▶ _Data section_
· · · ·

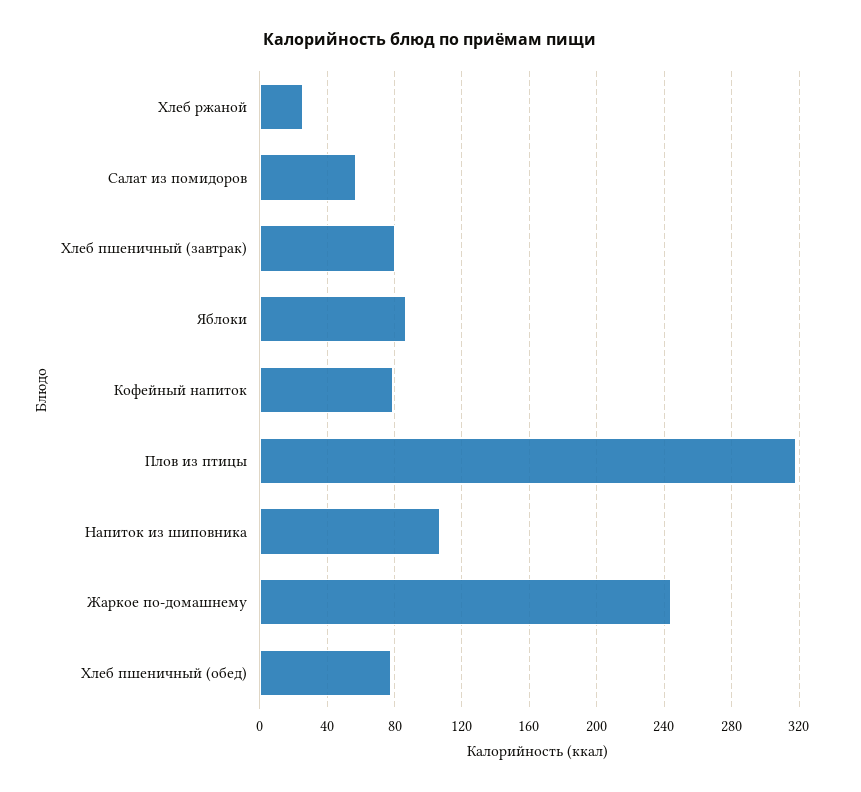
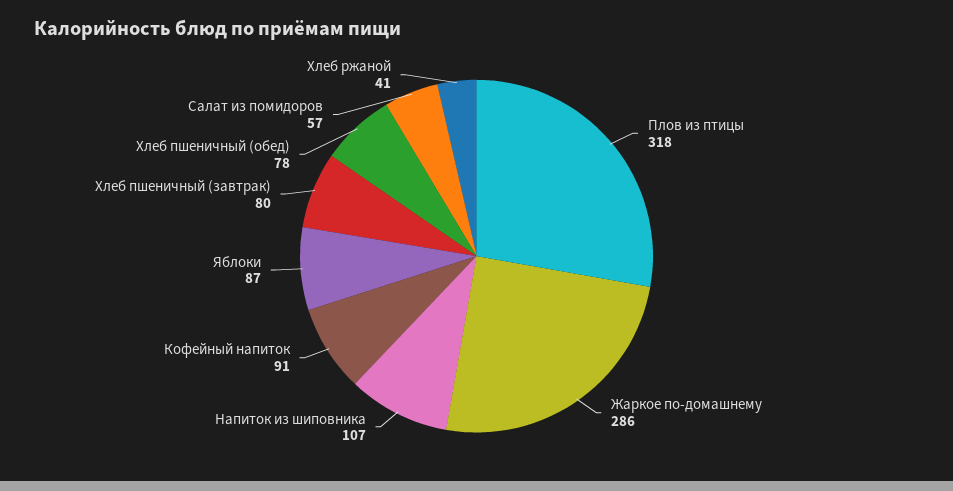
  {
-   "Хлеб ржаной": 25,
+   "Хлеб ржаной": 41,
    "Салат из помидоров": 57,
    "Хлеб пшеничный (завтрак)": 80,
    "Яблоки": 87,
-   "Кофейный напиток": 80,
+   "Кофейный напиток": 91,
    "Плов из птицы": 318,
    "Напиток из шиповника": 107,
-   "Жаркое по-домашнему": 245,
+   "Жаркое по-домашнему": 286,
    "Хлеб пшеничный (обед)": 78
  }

· · · ·

▶ _Assignment_
Once the pictures are set aside, please reproduce the remaining material word for word.

▶ _Task answer_
  {
-   "Хлеб ржаной": 25,
+   "Хлеб ржаной": 41,
    "Салат из помидоров": 57,
    "Хлеб пшеничный (завтрак)": 80,
    "Яблоки": 87,
-   "Кофейный напиток": 80,
+   "Кофейный напиток": 91,
    "Плов из птицы": 318,
    "Напиток из шиповника": 107,
-   "Жаркое по-домашнему": 245,
+   "Жаркое по-домашнему": 286,
    "Хлеб пшеничный (обед)": 78
  }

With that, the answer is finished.